FAIRBANKS, Alaska - Community members gathered last night to discuss Alaska's opioid epidemic.
They examined what's working, what's not working, and what the barriers to change are.
Last year, Gov. Bill Walker signed into law legislation aimed at further addressing opioid abuse in Alaska.
After that, response measures were put in place - like drug disposal, reducing the supply of opioids, and providing education.

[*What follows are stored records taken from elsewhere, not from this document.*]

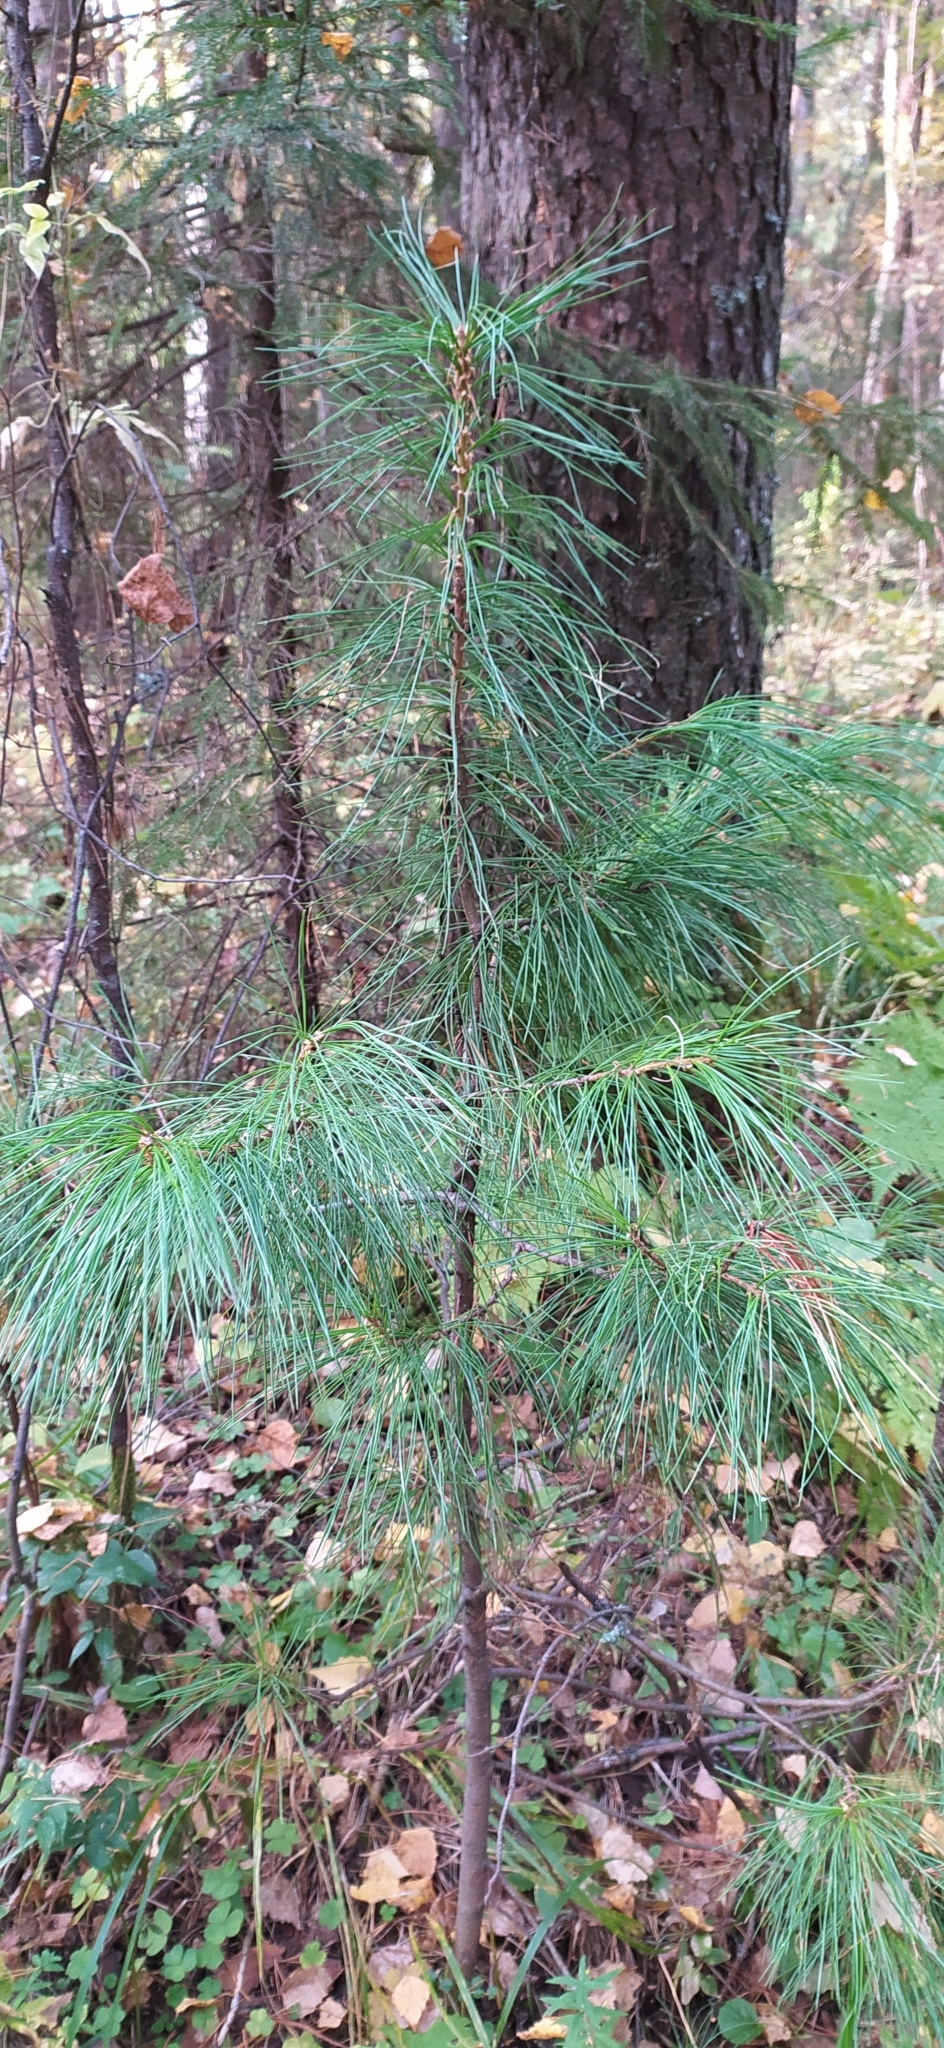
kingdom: Plantae
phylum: Tracheophyta
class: Pinopsida
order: Pinales
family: Pinaceae
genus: Pinus
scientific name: Pinus sibirica
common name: Siberian pine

But now lawmakers are looking for long-term solutions.
In order to help legislators build a plan, they've decided to ask for community input.
The 'Office of Substance Misuse and Addiction' wants to address root of the problem and make a change.
Andy Jones; Director of the Office of Substance Misuse and Addiction Prevention>>"When we look at prevention, we talk about primary, secondary, and tertiary prevention, so things like Narcan, these are the tip of the spear stuff. But these are really just a tourniquet to the issue at hand right now. So what it means is that this is saving Alaskan's lives and doing amazing things. I think we deserve, not just one chance, but sometimes we as humans need 2, 3, 4, 5, it's keeping us alive as we build a system, but we need to really go back and say, 'Why are Alaskans self medicating? Why do we have this adverse childhood experience occurring?' And so those are what the Health Officials in partnership with many other agencies are starting to look at and hopefully be addressing here in the long term future."